O Palestra Itália recebeu ontem um de seus piores públicos da temporada. Decepcionada com o time, a torcida palmeirense resolveu fazer outros programas na tarde de sábado e não deve ter lamentado: deixou de assistir a mais uma apática atuação do time, no empate por 1 a 1 com o Mirassol, que ainda luta contra o rebaixamento. Antônio Carlos recebeu as primeiras vaias. Com o resultado, o Palmeiras chegou aos 24 pontos, quatro atrás de Portuguesa e Prudente - quarto e quinto colocados, respectivamente -, faltando apenas duas rodadas para o final da fase de classificação, fato que deixa a equipe próxima da eliminação.
No estádio, menos de quatro mil torcedores. Nem a torcida Mancha Alviverde, que costuma ir ao Palestra - para apoiar ou protestar - estendeu suas faixas nas arquibancadas. Mas nem por isso deixou de reclamar. Em frente ao estádio, fez vários protestos, principalmente contra o presidente Luiz Gonzaga Belluzzo e o vice Gilberto Cipullo.

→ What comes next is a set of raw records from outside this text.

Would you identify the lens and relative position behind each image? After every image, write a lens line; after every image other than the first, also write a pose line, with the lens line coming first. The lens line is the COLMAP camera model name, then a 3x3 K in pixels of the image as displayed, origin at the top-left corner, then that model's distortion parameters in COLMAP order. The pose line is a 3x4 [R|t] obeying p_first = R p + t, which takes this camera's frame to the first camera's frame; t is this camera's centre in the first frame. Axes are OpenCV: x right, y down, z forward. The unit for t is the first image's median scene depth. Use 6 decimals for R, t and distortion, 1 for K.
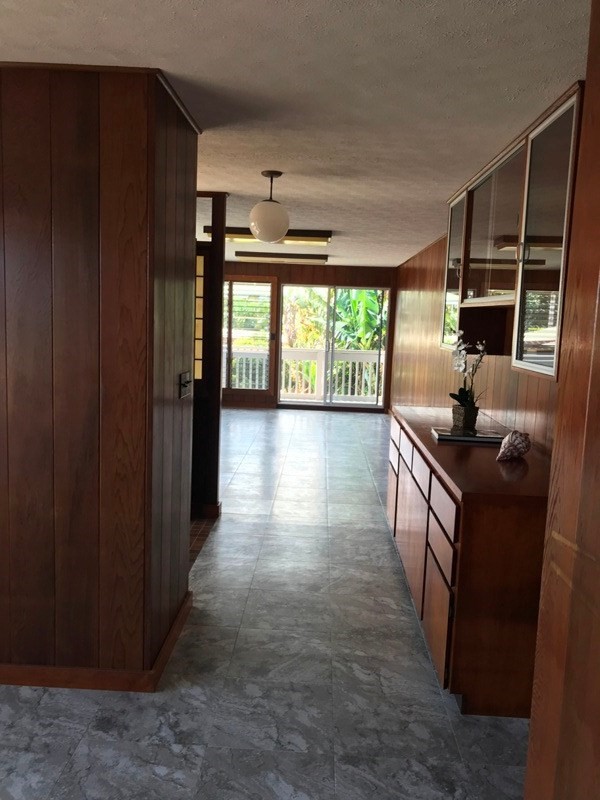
lens RADIAL K [[659.6, 0, 299.4], [0, 659.6, 415.5], [0, 0, 1]] dist [0.004852, -0.006793]
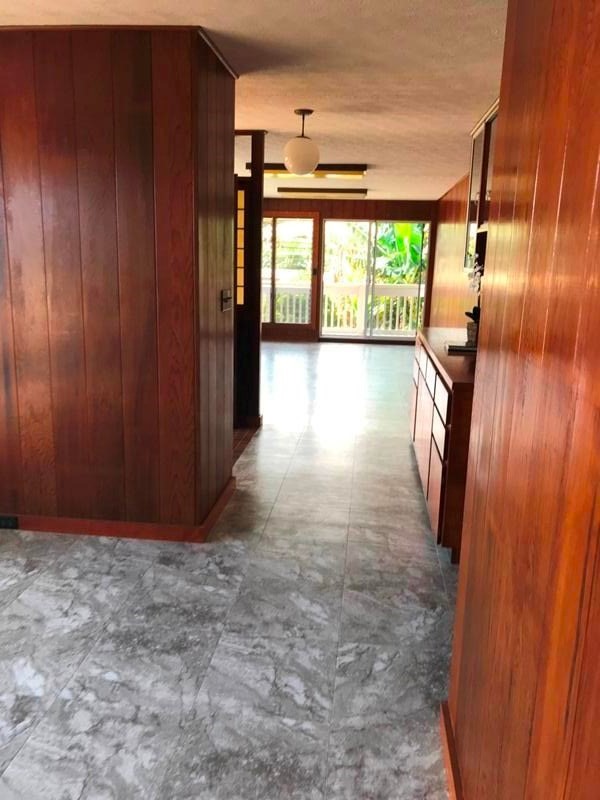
lens RADIAL K [[649.7, 0, 300.0], [0, 649.7, 400.0], [0, 0, 1]] dist [0.052240, -0.062725]
pose [[0.997542, 0.000873, -0.070068, 0.039888], [0.004004, 0.997578, 0.069443, 0.050749], [0.069959, -0.069553, 0.995122, -0.164408]]
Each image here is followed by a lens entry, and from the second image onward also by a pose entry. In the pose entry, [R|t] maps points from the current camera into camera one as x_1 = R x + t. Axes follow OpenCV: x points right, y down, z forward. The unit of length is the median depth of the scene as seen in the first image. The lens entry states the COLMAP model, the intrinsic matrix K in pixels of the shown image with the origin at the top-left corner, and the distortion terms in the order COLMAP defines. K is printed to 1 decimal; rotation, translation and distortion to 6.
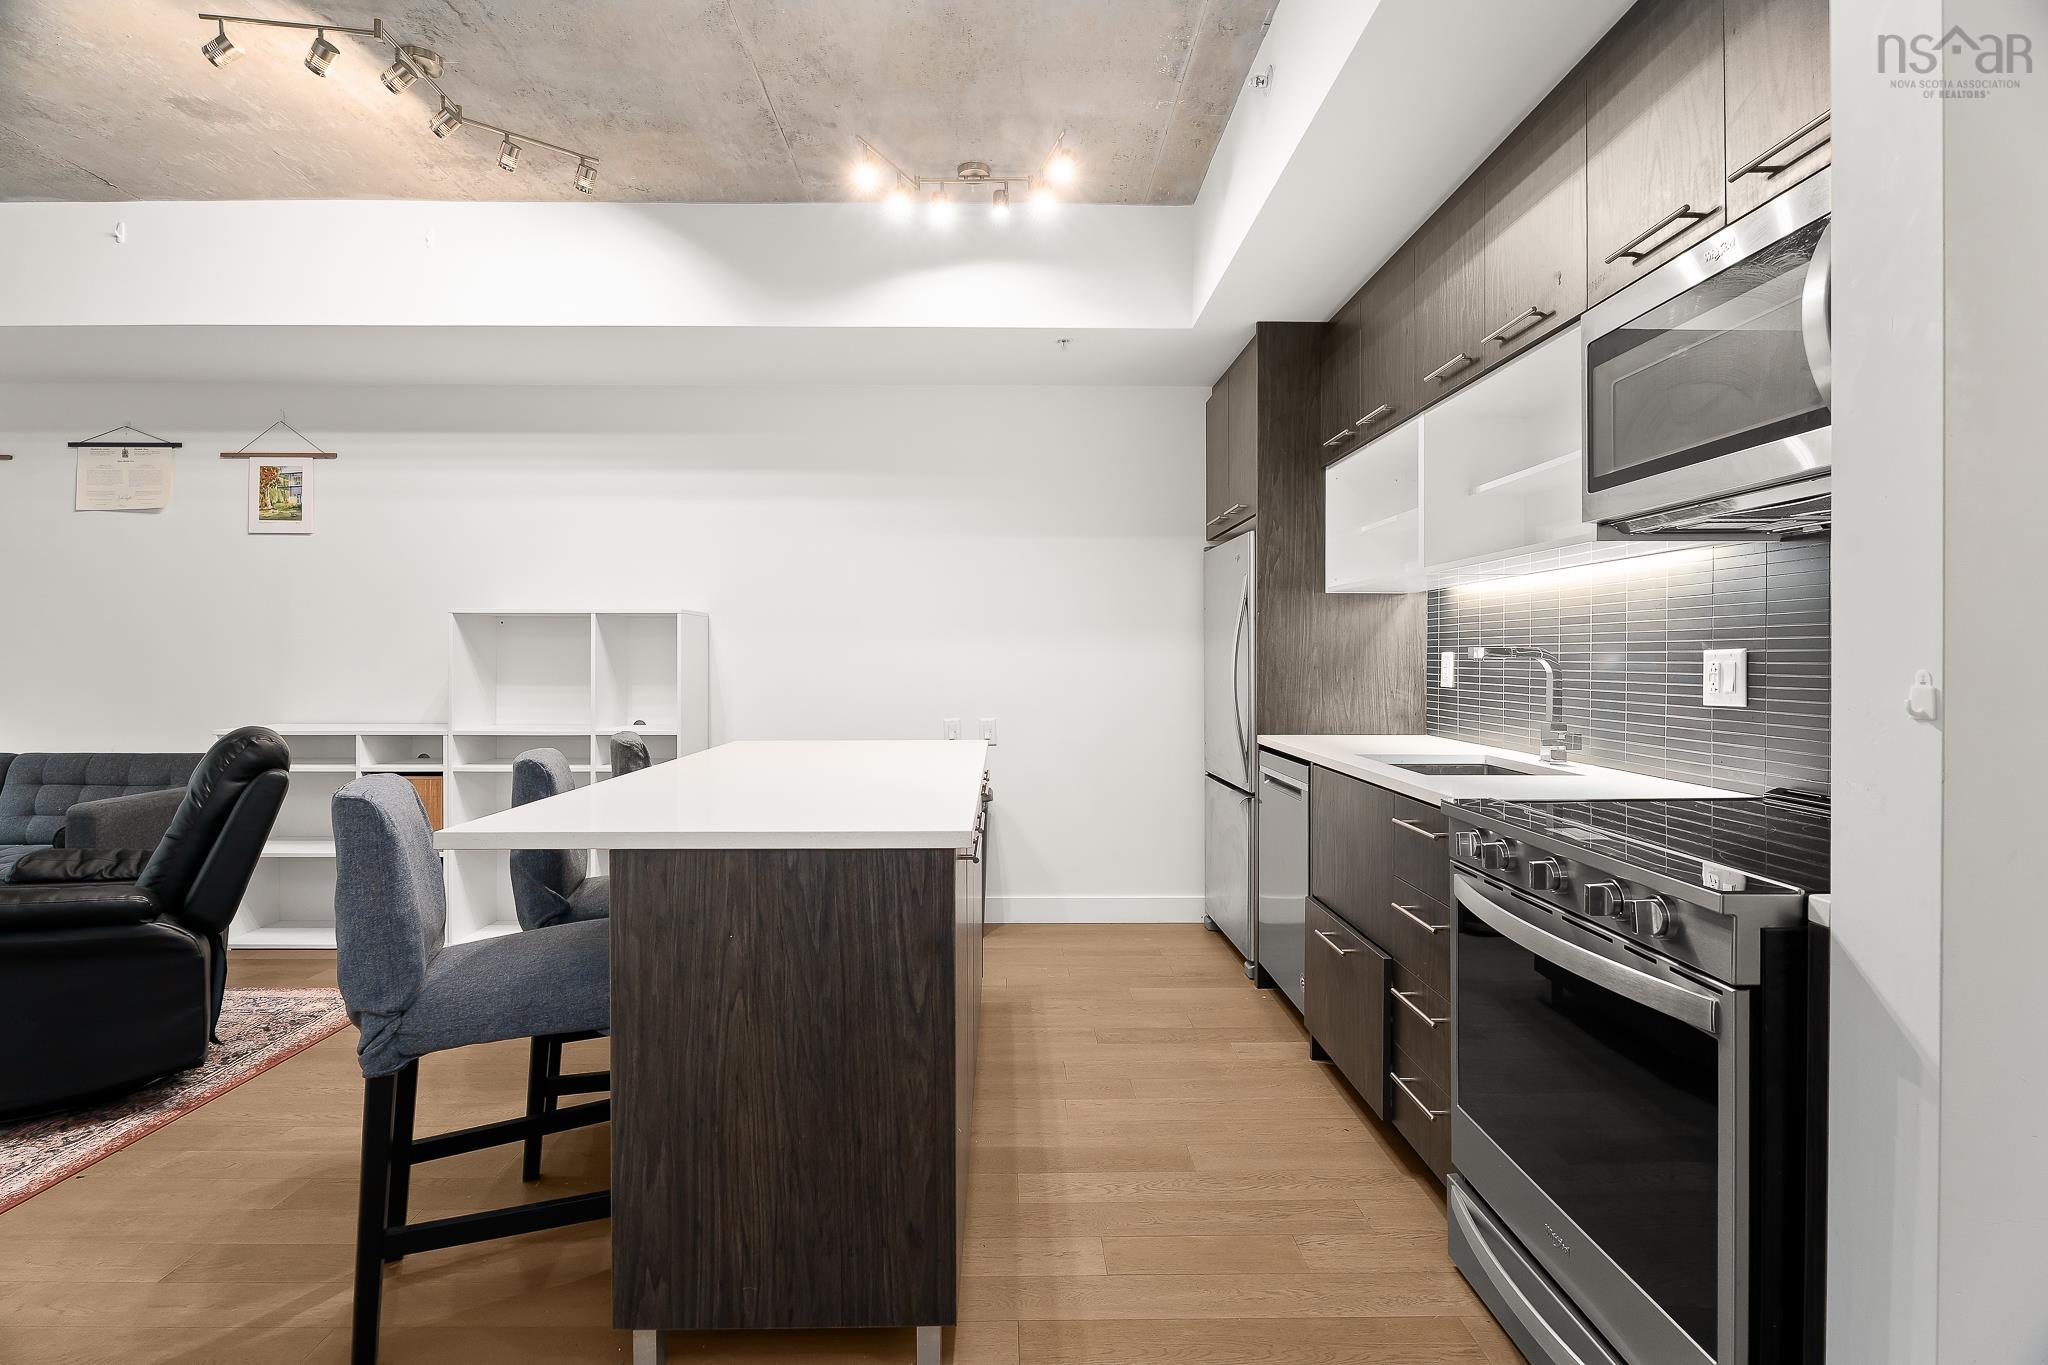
lens RADIAL K [[981.9, 0, 1023.2], [0, 981.9, 659.2], [0, 0, 1]] dist [-0.004029, -0.000637]
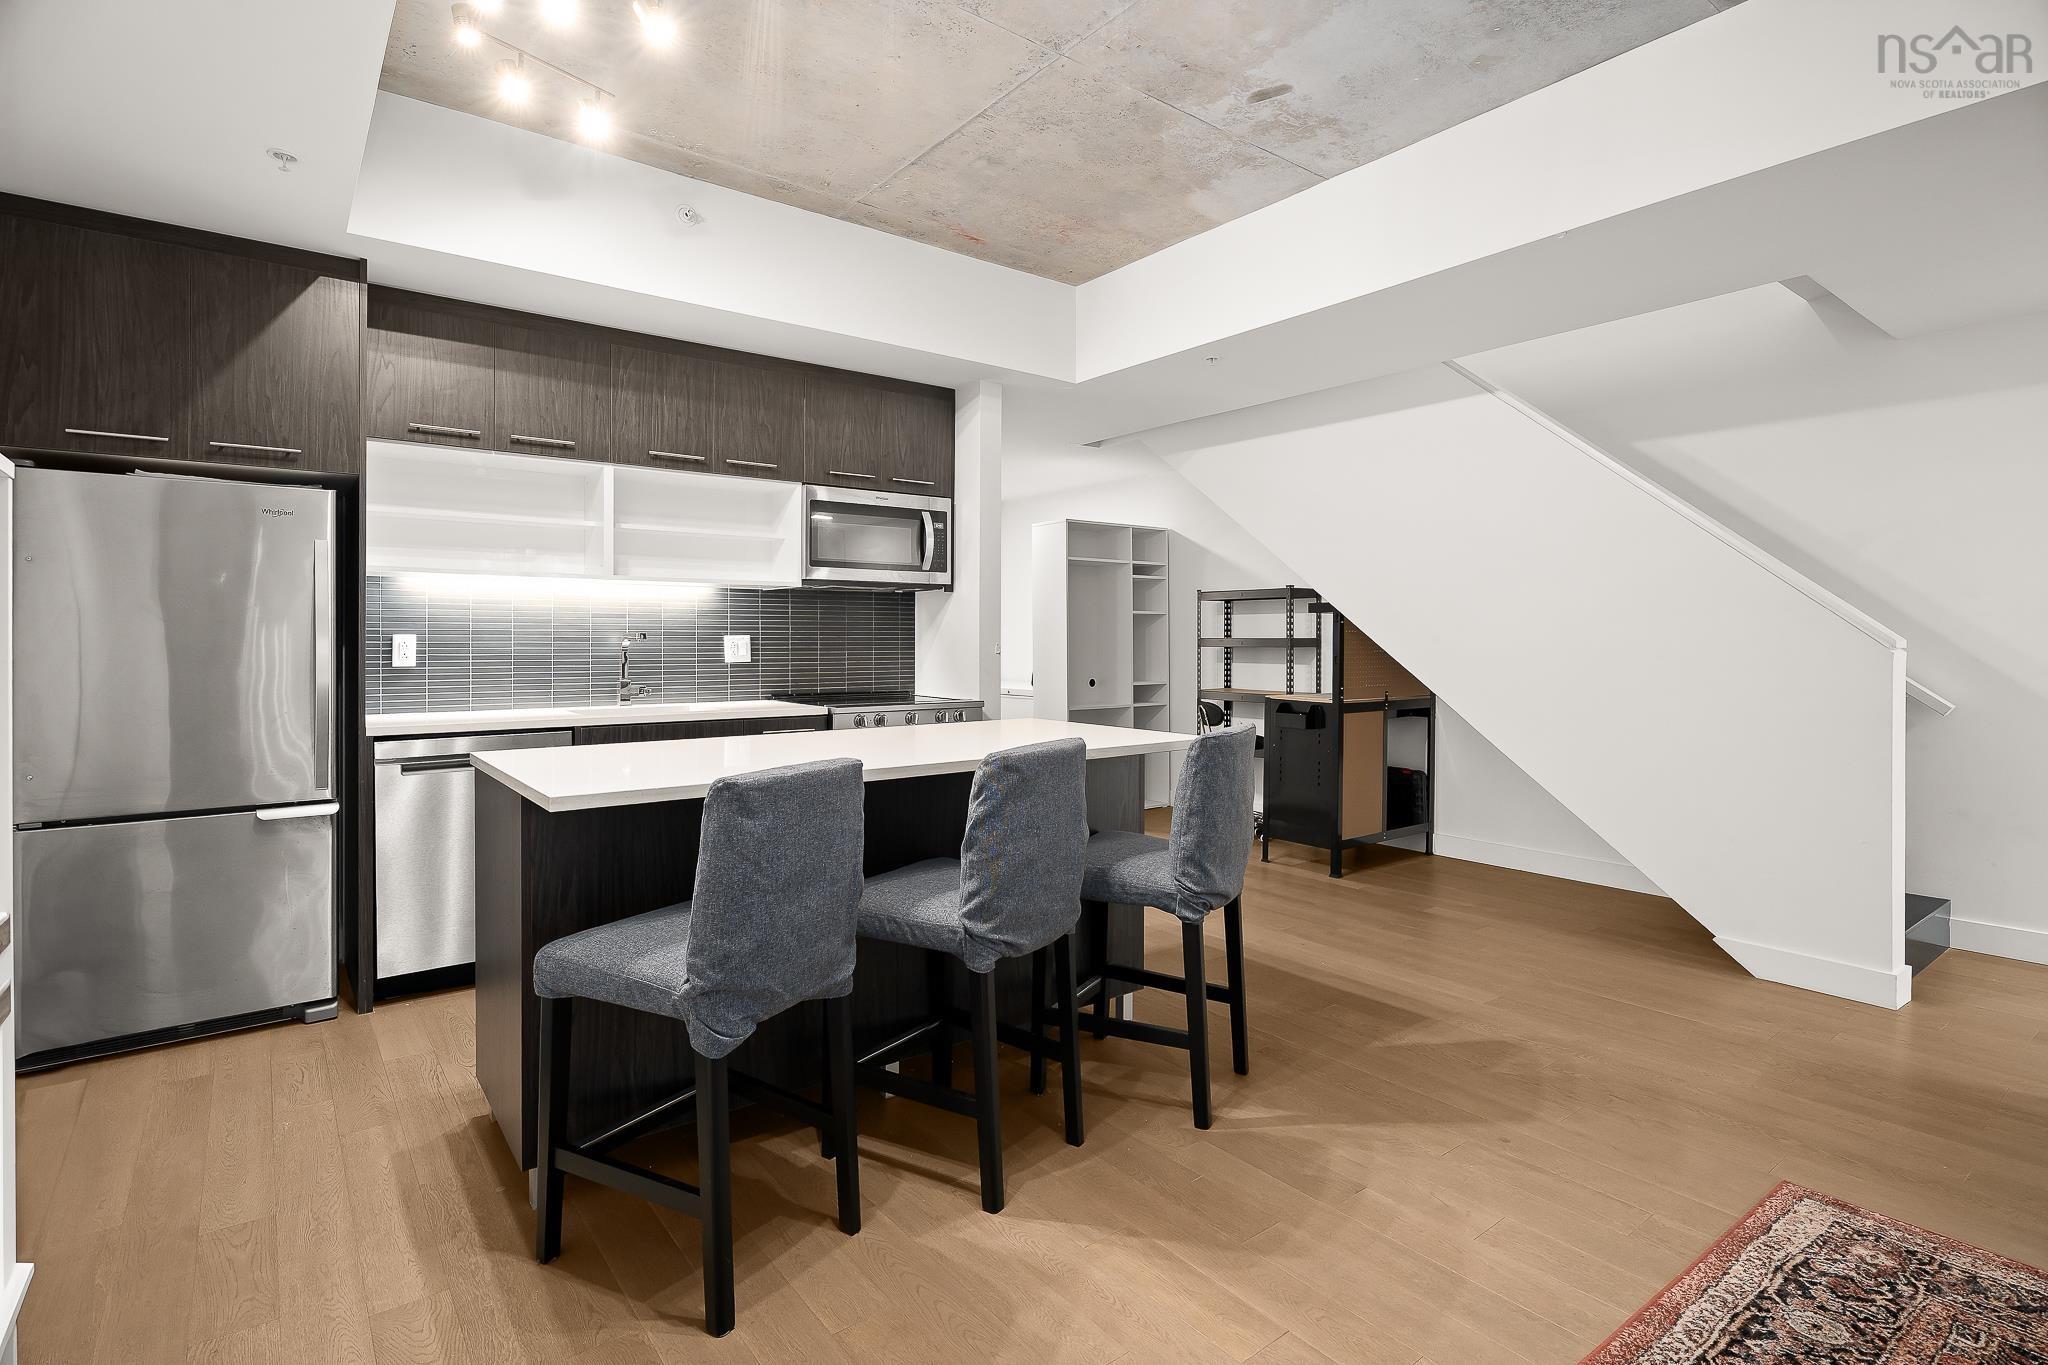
lens RADIAL K [[991.8, 0, 1024.4], [0, 991.8, 648.0], [0, 0, 1]] dist [0.012982, 0.000037]
pose [[-0.596280, -0.008120, 0.802735, -0.932476], [0.000099, 0.999948, 0.010188, -0.003500], [-0.802776, 0.006155, -0.596249, 1.187474]]
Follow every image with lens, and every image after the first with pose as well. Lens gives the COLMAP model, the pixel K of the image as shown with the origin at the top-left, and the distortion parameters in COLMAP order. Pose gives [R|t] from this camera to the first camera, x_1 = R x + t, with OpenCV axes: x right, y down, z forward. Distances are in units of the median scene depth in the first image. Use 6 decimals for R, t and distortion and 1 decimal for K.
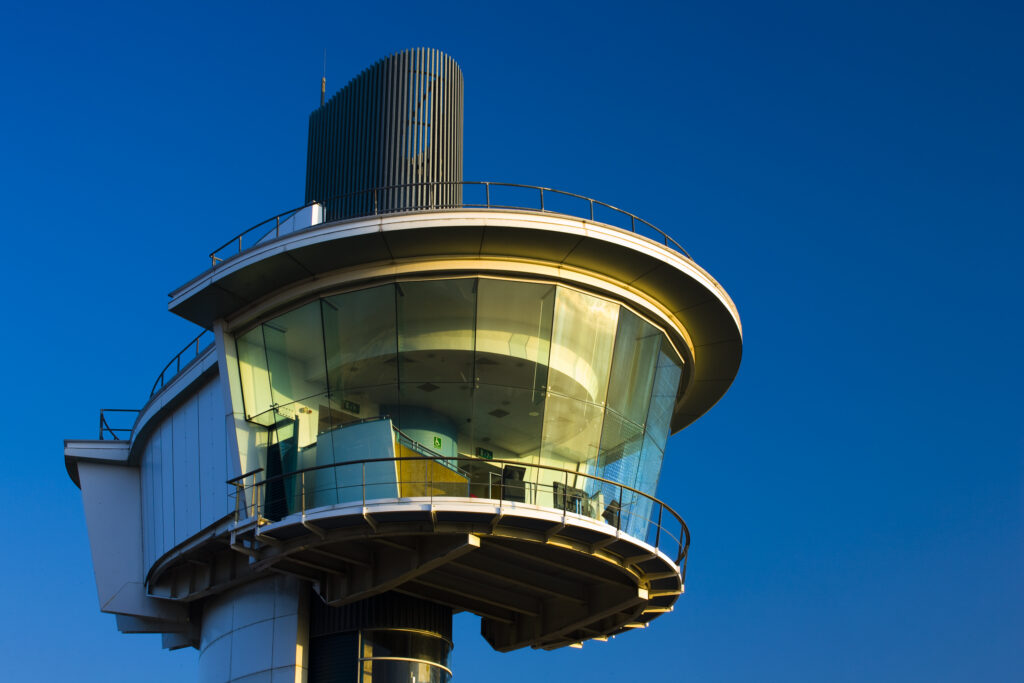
lens RADIAL K [[2081.2, 0, 512.0], [0, 2081.2, 341.5], [0, 0, 1]] dist [-0.359374, 0.118712]
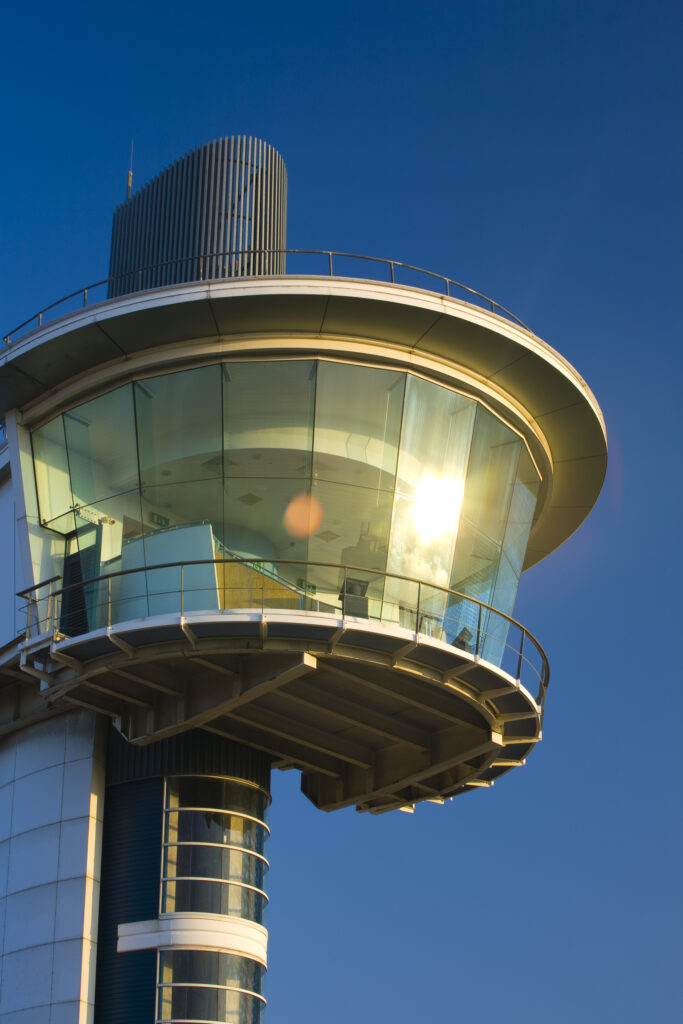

O clima tenso no clube se estende há meses e virou caso de polícia. Segundo reportagem do jornal Diário de S.Paulo, Belluzzo recebeu no início do mês quatro cartas contendo projéteis de revólver e ameaças de morte. O cartola não se pronunciou sobre o assunto. “Não acreditamos numa ameaça real, achamos que é uma forma de pressão”, disse Genaro Marino, diretor de futebol. “O Cipullo também recebeu algumas ameaças mais fortes.”
Alheio às confusões extra-campo, o time tentou se apegar no apoio dos poucos torcedores para não passar vergonha novamente em casa - sofreu derrotas nos dois últimos jogos no Palestra. Não fosse o pênalti marcado de Thiago em Cleiton Xavier logo no início, talvez o Palmeiras não tirasse o zero do placar. Aos seis minutos, Robert balançou as redes. Depois, a equipe não soube fazer mais nada.
Sem pretensões no Estadual, a atuação do time irritou a torcida. Quando o garoto Vinícius, de 16 anos, foi substituído no segundo tempo para a entrada do zagueiro Maurício Ramos, os primeiros gritos de “burro” a Antônio Carlos soaram no Palestra. No minuto seguinte, aos 26, Pablo Escobar aproveitou falha da zaga alviverde para empatar. E os xingamentos ao treinador ganharam intensidade.
Mais preocupado com o desafio de quarta-feira, quando enfrenta o Paysandu pela Copa do Brasil (vale vaga nas oitavas de final), e sofrendo com problemas de lesão e suspensão, Antônio Carlos colocou em campo um novo time.
Edinho ganhou vaga na zaga - Danilo foi poupado -, Ivo jogou no meio-campo - Diego Souza estava suspenso e Lincoln, poupado - e Vinícius atuou no ataque - Lenny e Éwerthon estão machucados.
O treinador também optou por Gabriel Silva no lugar de Armero na lateral esquerda. A nova formação não funcionou e o time sofreu queda de produção quando Cleiton Xavier sentiu dor na coxa e saiu aos 28 da etapa inicial.
Melhor no segundo tempo, o Mirassol pecou nas finalizações. Já o Palmeiras seguiu abusando dos erros. Precisando da vitória, Antônio Carlos tirou Robert para a entrada de Joãozinho e foi xingado mais uma vez.
O fim do jogo, assim como os dois últimos no Palestra, ganhou o mesmo som: de vaias e lamentações. Gritos de “time sem vergonha” foram cantados. Sem tranquilidade, o time tenta se concentrar na Copa do Brasil.